Department of Immunoparasitology, University of Lodz, Lodz, Poland.
Exp Parasitol. 2012 May;131(1):133-8. doi: 10.1016/j.exppara.2012.02.026. Epub 2012 Mar 14.
Toxoplasmosis is one of the world's most widespread zoonoses caused by protozoan parasite Toxoplasma gondii. The development of an effective vaccine for controlling toxoplasmosis is an extremely important issue due to the serious clinical and veterinary outcomes of this parasitosis. The objective of this study was evaluation of vaccine potential of three trivalent subunit recombinant vaccines composed of rROP2+rGRA4+rSAG1, rROP2+rROP4+rGRA4 and rROP2+rROP4+rSAG1 against chronic toxoplasmosis in BALB/c (H-2(d)) mice. All tested vaccines provided a partial protection against challenge with tissue cysts of the low virulence DX T. gondii strain, but the strongest level of protection was induced by the mixtures of both rhoptry proteins (rROP2 and rROP4) administered with the dense granule rGRA4 antigen or the main surface rSAG1 protein. The average parasite burden in these groups of vaccinated BALB/c mice was reduced by 84% and 77%, respectively, compared to the control PBS-injected animals. The vaccine-induced protection was correlated with the development of cellular and humoral immune responses demonstrated by the antigen-specific in vitro proliferation of spleen cells, the specific antigen-induced in vitro synthesis of Th1-type cytokines, IFN-γ and IL-2, and the generation of the high titers of systemic antigen-specific IgG1 and IgG2a antibodies.
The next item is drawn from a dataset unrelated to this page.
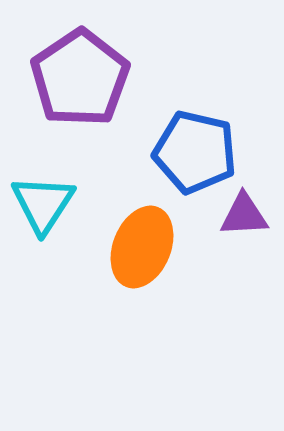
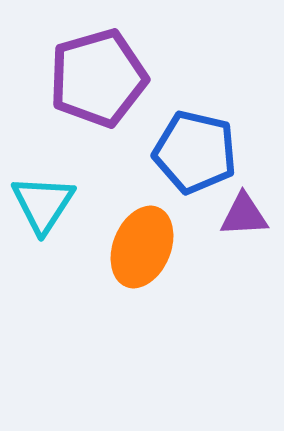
purple pentagon: moved 18 px right; rotated 18 degrees clockwise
This study completed and confirmed our earlier investigations in C3H/HeJ (H-2(k)) and C57BL/6 (H-2(b)) mouse strains on the utility of the tested trivalent recombinant antigen-cocktails as potential vaccines against chronic toxoplasmosis and showed that particularly rROP2+rROP4+rGRA4 and rROP2+rROP4+rSAG1 protein-combinations are very effective in the development of a high level of protection irrespective of the genetic backgrounds and innate resistance to toxoplasmosis of the laboratory mice. It makes these two mixtures of recombinant antigens very promising for further experiments.
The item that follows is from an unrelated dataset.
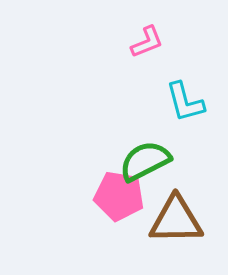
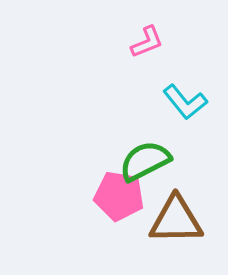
cyan L-shape: rotated 24 degrees counterclockwise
弓形虫病是由原生动物寄生虫弓形虫引起的世界上最广泛的人畜共患病之一。由于这种寄生虫病的严重临床和兽医后果,开发一种有效的疫苗来控制弓形虫病是一个极其重要的问题。本研究的目的是评估由 rROP2+rGRA4+rSAG1、rROP2+rROP4+rGRA4 和 rROP2+rROP4+rSAG1 三种三价亚单位重组疫苗对 BALB/c(H-2(d)) 小鼠慢性弓形虫病的疫苗潜力。所有测试的疫苗都对低毒力 DX T. gondii 株组织包囊的攻击提供了部分保护,但用 rhoptry 蛋白(rROP2 和 rROP4)与致密颗粒 rGRA4 抗原或主要表面 rSAG1 蛋白联合给药的混合物诱导了最强水平的保护。与对照 PBS 注射动物相比,这些接种 BALB/c 小鼠的寄生虫负荷平均减少了 84%和 77%。疫苗诱导的保护与细胞和体液免疫反应的发展相关,这表现为脾细胞的抗原特异性体外增殖、Th1 型细胞因子 IFN-γ 和 IL-2 的特异性抗原诱导的体外合成以及系统抗原特异性 IgG1 和 IgG2a 抗体的高滴度产生。这项研究完成并证实了我们之前在 C3H/HeJ(H-2(k)) 和 C57BL/6(H-2(b)) 小鼠品系中进行的研究,证明了测试的三价重组抗原混合物作为针对慢性弓形虫病的潜在疫苗的效用,并表明特别是 rROP2+rROP4+rGRA4 和 rROP2+rROP4+rSAG1 蛋白混合物在发展高水平保护方面非常有效,而与实验室小鼠的遗传背景和对弓形虫病的固有抵抗力无关。这使得这两种重组抗原混合物非常有前途,可以进行进一步的实验。